Bloco de texto:
******
Infelizmente fica caro, mas usaria como wi-fi groove, bullet ou nanostation que usaremos muito tempo sem dar problema. Uso bullet2 faz uns 2 anos e um 3Com como roteador, que é mais fácil travar no SXT por onde recebo a internet e sempre por conta da falha na rede elétrica. Nos celulares Motorola com 10 dBm cobre a casa toda com folga, mas outras marcas não fixando em potência máxima( 20 dBm) e 5.8 com 15 dBm ou 10 dBm caso as portas e janelas estejam abertas.

----------


## chicao48

Uma pessoa fez um ponto a ponto com Cpe tplink 5Ghz para enviar sinal da internet via satélite dele, para a casa de sua irmã, que mora uns 300 metros de distância, mas nem todos os dispositivos conseguiam se conectar nessa frequência, mas sim, só depois que o mesmo trocou as Cpe's de 5Ghz para 2.4Ghz foi que todos os dispositivos passaram a se conectar na rede. Qual seria o problema? 
 :Stupido:

----------


## sphreak

> Uma pessoa fez um ponto a ponto com Cpe tplink 5Ghz para enviar sinal da internet via satélite dele, para a casa de sua irmã, que mora uns 300 metros de distância, mas nem todos os dispositivos conseguiam se conectar nessa frequência, mas sim, só depois que o mesmo trocou as Cpe's de 5Ghz para 2.4Ghz foi que todos os dispositivos passaram a se conectar na rede. Qual seria o problema?


Tinha um roteador pós CPE cliente? 

Porque tenho vários PTP interno com CPE510 da TPLink rodando normal há anos.
Uma coisa que deixo sempre desativado em PTP com esses equipamentos é o Maxtream (TDMA nativo) que é meio bugado.

Mas assim, tem que fazer o padrão: CPE AP>CPE cliente (ambas em bridge) > roteador wi-fi local.

Se for HughesNet, o roteador wi-fi que eles colocam é com firmware modificado,uma m*. Ele recebe um IP válido da Hughes e tem modificações para que eles acessem o roteador remotamente e tem muitos bloqueios, por isso é importante as CPEs em bridge e um novo roteador wi-fi lá na estação cliente.

Cuidado com os conflitos de IP.

----------


## chicao48

> Tinha um roteador pós CPE cliente? 
> 
> Porque tenho vários PTP interno com CPE510 da TPLink rodando normal há anos.
> Uma coisa que deixo sempre desativado em PTP com esses equipamentos é o Maxtream (TDMA nativo) que é meio bugado.
> 
> Mas assim, tem que fazer o padrão: CPE AP>CPE cliente (ambas em bridge) > roteador wi-fi local.
> 
> Se for HughesNet, o roteador wi-fi que eles colocam é com firmware modificado,uma m*. Ele recebe um IP válido da Hughes e tem modificações para que eles acessem o roteador remotamente e tem muitos bloqueios, por isso é importante as CPEs em bridge e um novo roteador wi-fi lá na estação cliente.
> 
> Cuidado com os conflitos de IP.
******
Linhas:
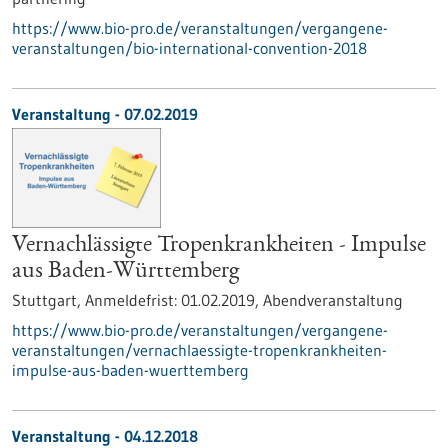
https://www.bio-pro.de/veranstaltungen/vergangene-
veranstaltungen/bio-international-convention-2018
Veranstaltung -
07.02.2019
Vernachlässigte Tropenkrankheiten - Impulse
aus Baden-Württemberg
Stuttgart,
Anmeldefrist:
01.02.2019,
Abendveranstaltung
https://www.bio-pro.de/veranstaltungen/vergangene-
veranstaltungen/vernachlaessigte-tropenkrankheiten-
impulse-aus-baden-wuerttemberg
Veranstaltung -
04.12.2018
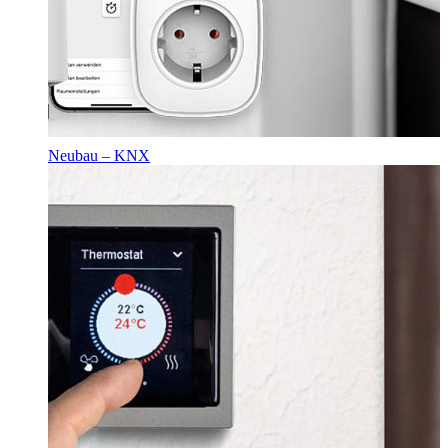
Neubau – KNX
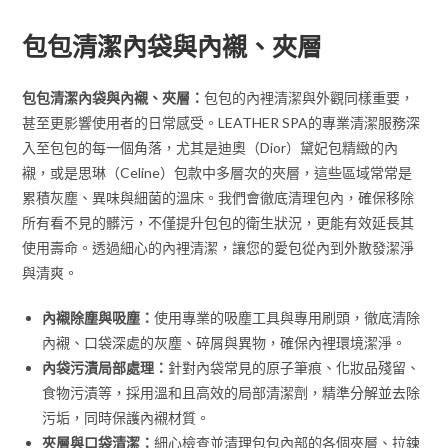
包包清潔內袋與內襯、夾層
包包清潔內袋與內襯、夾層：
包包的內裡清潔與外觀同樣重要，
甚至更影響使用者的日常感受。LEATHER SPA的專業清潔服務深
入至包包的每一個角落，尤其是迪奧（Dior）黛妃包精緻的內
襯，或是思琳（Celine）包款中多層次的夾層，這些區域常常是
累積灰塵、異味與細菌的溫床。我們會徹底清理包內，確保移除
所有看不見的髒污，不僅提升包包的衛生狀況，更能有效延長其
使用壽命。透過細心的內裡清潔，讓您的愛包從內到外散發潔淨
與清爽。
內襯除塵與吸塵：
使用專業的吸塵工具與專用刷頭，徹底清除
內襯、口袋深處的灰塵、碎屑與異物，確保內裡環境潔淨。
內袋污漬局部處理：
針對內袋常見的原子筆痕、化妝品殘留、
食物污漬等，採用溫和且高效的局部清潔劑，精準分解並去除
污垢，同時保護內襯材質。
夾層與口袋清潔：
細心檢查並清理包包內部的各個夾層、拉鍊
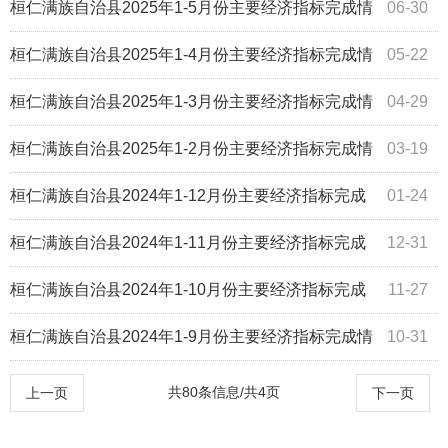
况
桓仁满族自治县2025年1-5月份主要经济指标完成情
06-30
况
桓仁满族自治县2025年1-4月份主要经济指标完成情
05-22
况
桓仁满族自治县2025年1-3月份主要经济指标完成情
04-29
况
桓仁满族自治县2025年1-2月份主要经济指标完成情
03-19
况
桓仁满族自治县2024年1-12月份主要经济指标完成
01-24
情况
桓仁满族自治县2024年1-11月份主要经济指标完成
12-31
情况
桓仁满族自治县2024年1-10月份主要经济指标完成
11-27
情况
桓仁满族自治县2024年1-9月份主要经济指标完成情
10-31
况
共80条信息/共4页
上一页
下一页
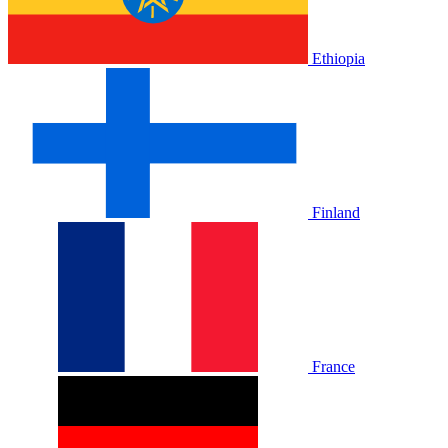
Ethiopia
Finland
France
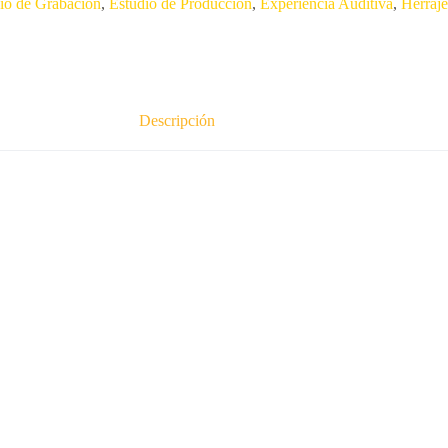
io de Grabación
,
Estudio de Producción
,
Experiencia Auditiva
,
Herraje
Descripción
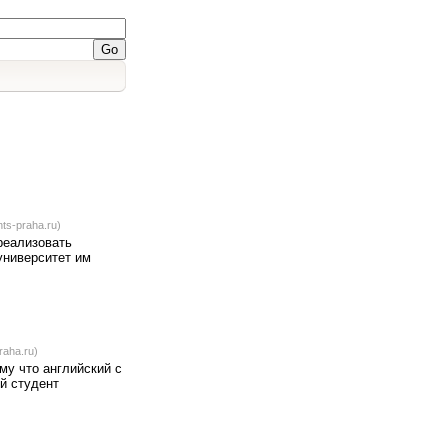
nts-praha.ru)
реализовать
университет им
raha.ru)
му что английский с
й студент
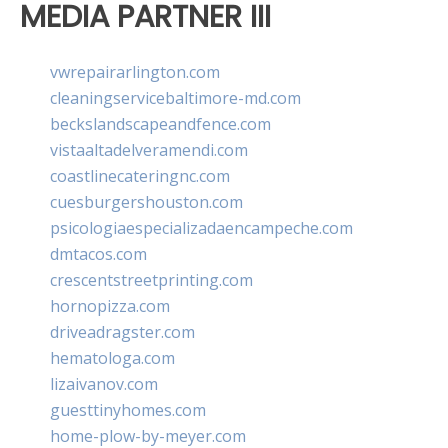
MEDIA PARTNER III
vwrepairarlington.com
cleaningservicebaltimore-md.com
beckslandscapeandfence.com
vistaaltadelveramendi.com
coastlinecateringnc.com
cuesburgershouston.com
psicologiaespecializadaencampeche.com
dmtacos.com
crescentstreetprinting.com
hornopizza.com
driveadragster.com
hematologa.com
lizaivanov.com
guesttinyhomes.com
home-plow-by-meyer.com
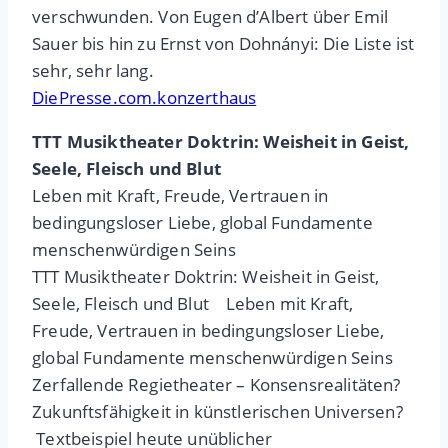
verschwunden. Von Eugen d’Albert über Emil
Sauer bis hin zu Ernst von Dohnányi: Die Liste ist
sehr, sehr lang.
DiePresse.com.konzerthaus
TTT Musiktheater Doktrin: Weisheit in Geist,
Seele, Fleisch und Blut
Leben mit Kraft, Freude, Vertrauen in
bedingungsloser Liebe, global Fundamente
menschenwürdigen Seins
TTT Musiktheater Doktrin: Weisheit in Geist,
Seele, Fleisch und Blut Leben mit Kraft,
Freude, Vertrauen in bedingungsloser Liebe,
global Fundamente menschenwürdigen Seins
Zerfallende Regietheater – Konsensrealitäten?
Zukunftsfähigkeit in künstlerischen Universen?
Textbeispiel heute unüblicher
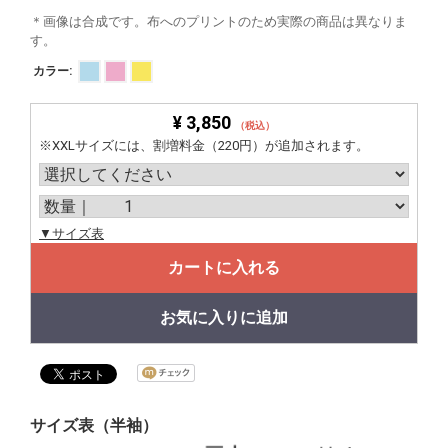
＊画像は合成です。布へのプリントのため実際の商品は異なりま
す。
カラー:
¥ 3,850
（税込）
※XXLサイズには、割増料金（220円）が追加されます。
▼サイズ表
カートに入れる
お気に入りに追加
サイズ表（半袖）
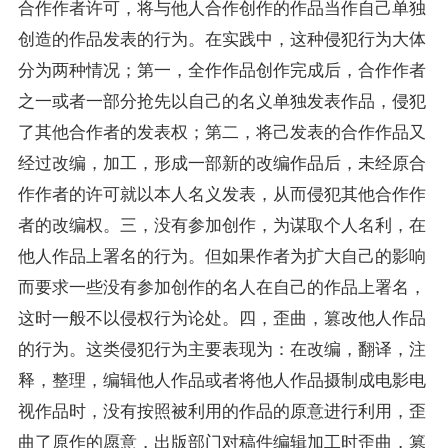
合作作者许可，将与他人合作创作的作品当作自己单独
创造的作品发表的行为。在实践中，这种侵犯行为大体
分为两种情况；第一，全作作品创作完成后，合作作者
之一或者一部分抢先以自己的名义单独发表作品，侵犯
了其他合作者的发表权；第二，将己发表的合作作品又
经过改编，加工，形成一部新的改编作品后，未经原合
作作者的许可就以本人名义发表，从而侵犯其他合作作
者的改编权。三，没有参加创作，为谋取个人名利，在
他人作品上署名的行为。但如果作者为扩大自己的影响
而要求一些没有参加创作的名人在自己的作品上署名，
这时一般不以侵权行为论处。四，歪曲，篡改他人作品
的行为。这类侵犯行为主要表现为：在改编，翻译，注
释，整理，编辑他人作品或者将他人作品摄制成电影电
视作品时，没有按照被利用的作品的原意进行利用，歪
曲了原作的愿意，出版部门对稿件编辑加工时歪曲，篡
******
Copie do texto sobre CPEs tudo o que vem desde "Infelizmente fica caro, mas" até "janelas estejam abertas.". Não é preciso consultar as linhas.

Infelizmente fica caro, mas usaria como wi-fi groove, bullet ou nanostation que usaremos muito tempo sem dar problema. Uso bullet2 faz uns 2 anos e um 3Com como roteador, que é mais fácil travar no SXT por onde recebo a internet e sempre por conta da falha na rede elétrica. Nos celulares Motorola com 10 dBm cobre a casa toda com folga, mas outras marcas não fixando em potência máxima( 20 dBm) e 5.8 com 15 dBm ou 10 dBm caso as portas e janelas estejam abertas.